Tugas Singkat 1 – Ringkas kutipan tentang kunjungan Pak Dahlan ke Radar Tasikmalaya di bawah ini dalam dua kalimat.

Kutipan Dokumen –

Pak Dahlan beberapa jam saja singgah di Radar Tasikmalaya. Begitu datang, beliau langsung keliling Graha Pena (sebutan kantor kami). Mulai ruang depan, ruang redaksi, mesin cetak, sampai toilet diperiksanya. Tidak diduga, di-counter beliau membungkukkan badan. Jari telunjuknya menyentuh lantai. Lalu berdiri. Diamatinya ujung jari telunjuknya. “Bersih,” ujarnya.
Di ruang percetakan beliau amati mesin cetak begitu cermat. Lalu, memanggil saya agar mendekat, ”Anda hebat. Bisa merawat mesin.
Saya tahu kantor yang biasa dibersihkan dan yang tiba-tiba dibersihkan,” pujinya sambil menepuk bahu saya. Wah, plong dan tersanjung sekali rasanya.
Sebab, banyak GM hingga direktur koran di grup kami, kena teguran keras beliau karena kantornya kotor. (Saya tidak heran, ketika Pak Dahlan menjabat Menteri BUMN suka sidak kebersihan kantor perusahaan-perusahaan di bawah BUMN).
Menunggu tibanya waktu berbuka puasa, sekitar 1 jam menjelang magrib, Pak Dahlan mengajak kami berkumpul di ruang rapat. Beliau begitu antusiasnya. Berdiri di papan tulis, mengulas konten koran. Sampai rukun iman berita ala beliau dipaparkan. Termasuk teknik scoring berita. Tujuannya, kata beliau, agar berita di Radar Tasikmalaya benar-benar ada nilai beritanya.

Materi Ditampilkan –
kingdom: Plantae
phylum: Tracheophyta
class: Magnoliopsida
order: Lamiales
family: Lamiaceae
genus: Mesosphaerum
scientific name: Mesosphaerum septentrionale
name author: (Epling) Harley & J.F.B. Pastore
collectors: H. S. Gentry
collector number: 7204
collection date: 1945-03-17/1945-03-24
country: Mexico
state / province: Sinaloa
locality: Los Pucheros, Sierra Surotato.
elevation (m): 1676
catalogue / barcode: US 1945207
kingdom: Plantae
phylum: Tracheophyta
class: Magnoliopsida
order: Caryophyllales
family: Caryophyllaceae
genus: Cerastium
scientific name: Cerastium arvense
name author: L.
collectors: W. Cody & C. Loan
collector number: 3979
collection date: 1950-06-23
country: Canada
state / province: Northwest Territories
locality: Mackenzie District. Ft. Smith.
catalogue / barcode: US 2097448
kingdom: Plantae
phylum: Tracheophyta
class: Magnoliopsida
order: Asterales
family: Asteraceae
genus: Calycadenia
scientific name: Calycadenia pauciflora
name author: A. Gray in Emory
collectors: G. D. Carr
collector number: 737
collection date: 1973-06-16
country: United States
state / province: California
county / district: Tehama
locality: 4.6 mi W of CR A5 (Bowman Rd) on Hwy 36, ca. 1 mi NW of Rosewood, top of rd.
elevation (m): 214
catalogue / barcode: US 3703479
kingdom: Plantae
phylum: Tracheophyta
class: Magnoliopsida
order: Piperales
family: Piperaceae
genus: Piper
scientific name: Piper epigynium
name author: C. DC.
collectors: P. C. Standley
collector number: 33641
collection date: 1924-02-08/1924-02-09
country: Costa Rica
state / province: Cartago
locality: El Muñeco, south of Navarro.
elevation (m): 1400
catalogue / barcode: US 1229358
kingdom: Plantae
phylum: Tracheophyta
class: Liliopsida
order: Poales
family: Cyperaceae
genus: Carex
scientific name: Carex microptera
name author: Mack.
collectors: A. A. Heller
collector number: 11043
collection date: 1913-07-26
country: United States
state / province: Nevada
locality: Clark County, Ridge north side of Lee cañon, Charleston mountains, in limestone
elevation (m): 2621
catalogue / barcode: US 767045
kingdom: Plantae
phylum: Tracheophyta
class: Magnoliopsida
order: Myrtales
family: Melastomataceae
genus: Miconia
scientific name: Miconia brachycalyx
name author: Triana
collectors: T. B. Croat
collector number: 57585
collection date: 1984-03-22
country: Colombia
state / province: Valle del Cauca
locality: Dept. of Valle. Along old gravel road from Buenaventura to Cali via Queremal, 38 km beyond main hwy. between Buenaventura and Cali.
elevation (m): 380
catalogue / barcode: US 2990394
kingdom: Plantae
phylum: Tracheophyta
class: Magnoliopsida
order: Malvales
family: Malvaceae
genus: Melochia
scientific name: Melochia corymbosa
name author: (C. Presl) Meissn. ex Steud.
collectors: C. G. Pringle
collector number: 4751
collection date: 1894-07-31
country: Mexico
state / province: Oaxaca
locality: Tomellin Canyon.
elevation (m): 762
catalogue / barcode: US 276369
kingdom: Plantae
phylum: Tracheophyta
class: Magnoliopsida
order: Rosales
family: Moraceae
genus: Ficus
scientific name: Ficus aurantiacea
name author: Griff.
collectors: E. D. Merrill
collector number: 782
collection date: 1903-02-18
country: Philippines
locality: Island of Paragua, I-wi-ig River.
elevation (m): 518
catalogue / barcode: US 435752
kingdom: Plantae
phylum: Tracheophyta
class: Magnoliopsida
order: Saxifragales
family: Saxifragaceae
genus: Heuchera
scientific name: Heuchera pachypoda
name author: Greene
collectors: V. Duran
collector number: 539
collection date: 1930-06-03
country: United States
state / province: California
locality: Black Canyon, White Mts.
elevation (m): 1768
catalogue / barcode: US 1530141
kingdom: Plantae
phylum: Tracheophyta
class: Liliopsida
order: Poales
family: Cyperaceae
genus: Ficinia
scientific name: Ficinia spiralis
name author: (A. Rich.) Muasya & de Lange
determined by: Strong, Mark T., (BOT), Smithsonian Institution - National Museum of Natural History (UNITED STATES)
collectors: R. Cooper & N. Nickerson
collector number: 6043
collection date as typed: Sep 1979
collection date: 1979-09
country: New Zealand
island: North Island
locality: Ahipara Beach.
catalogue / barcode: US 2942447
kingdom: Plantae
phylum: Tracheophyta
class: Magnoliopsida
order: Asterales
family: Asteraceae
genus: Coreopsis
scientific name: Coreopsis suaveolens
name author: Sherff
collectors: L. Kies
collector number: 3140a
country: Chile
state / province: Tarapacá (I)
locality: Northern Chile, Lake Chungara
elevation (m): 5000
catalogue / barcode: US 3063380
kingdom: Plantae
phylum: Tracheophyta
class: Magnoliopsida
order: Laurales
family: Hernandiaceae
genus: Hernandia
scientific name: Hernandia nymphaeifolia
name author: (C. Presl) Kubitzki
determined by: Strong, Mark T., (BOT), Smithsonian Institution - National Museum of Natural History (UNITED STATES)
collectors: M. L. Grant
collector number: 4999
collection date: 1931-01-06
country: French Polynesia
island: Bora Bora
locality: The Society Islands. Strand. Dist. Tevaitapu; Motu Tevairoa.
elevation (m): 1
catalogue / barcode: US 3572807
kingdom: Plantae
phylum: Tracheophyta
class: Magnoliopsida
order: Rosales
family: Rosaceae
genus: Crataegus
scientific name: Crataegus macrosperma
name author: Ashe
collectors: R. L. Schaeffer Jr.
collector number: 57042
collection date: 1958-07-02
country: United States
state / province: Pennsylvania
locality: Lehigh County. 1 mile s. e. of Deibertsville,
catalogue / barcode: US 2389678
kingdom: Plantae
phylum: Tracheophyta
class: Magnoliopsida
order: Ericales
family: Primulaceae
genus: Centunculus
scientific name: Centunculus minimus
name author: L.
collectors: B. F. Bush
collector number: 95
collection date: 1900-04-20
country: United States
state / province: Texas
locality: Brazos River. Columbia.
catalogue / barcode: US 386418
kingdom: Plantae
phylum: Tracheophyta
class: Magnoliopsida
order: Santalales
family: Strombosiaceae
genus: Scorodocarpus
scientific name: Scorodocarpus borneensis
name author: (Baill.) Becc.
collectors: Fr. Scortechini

Tugas Singkat 2 – Ubah bagian entri yang dibuka dengan baris berisi "catalogue / barcode: US 3063380" dan ditutup dengan baris berisi "island: Bora Bora", termasuk kedua baris itu, menjadi daftar JSON berisi string, satu string per baris, tanpa baris kosong.

Hasil Latihan 1 – Saat singgah beberapa jam di Radar Tasikmalaya, Pak Dahlan berkeliling memeriksa Graha Pena dari ruang depan, ruang redaksi, dan mesin cetak sampai toilet, lalu memuji kebersihan kantor dan perawatan mesin cetaknya. Sekitar satu jam menjelang magrib, beliau mengajak awak kantor berkumpul di ruang rapat dan mengulas konten koran, termasuk rukun iman berita dan teknik scoring berita, agar berita Radar Tasikmalaya benar-benar memiliki nilai berita.

Hasil Latihan 2 –
[
  "catalogue / barcode: US 3063380",
  "kingdom: Plantae",
  "phylum: Tracheophyta",
  "class: Magnoliopsida",
  "order: Laurales",
  "family: Hernandiaceae",
  "genus: Hernandia",
  "scientific name: Hernandia nymphaeifolia",
  "name author: (C. Presl) Kubitzki",
  "determined by: Strong, Mark T., (BOT), Smithsonian Institution - National Museum of Natural History (UNITED STATES)",
  "collectors: M. L. Grant",
  "collector number: 4999",
  "collection date: 1931-01-06",
  "country: French Polynesia",
  "island: Bora Bora"
]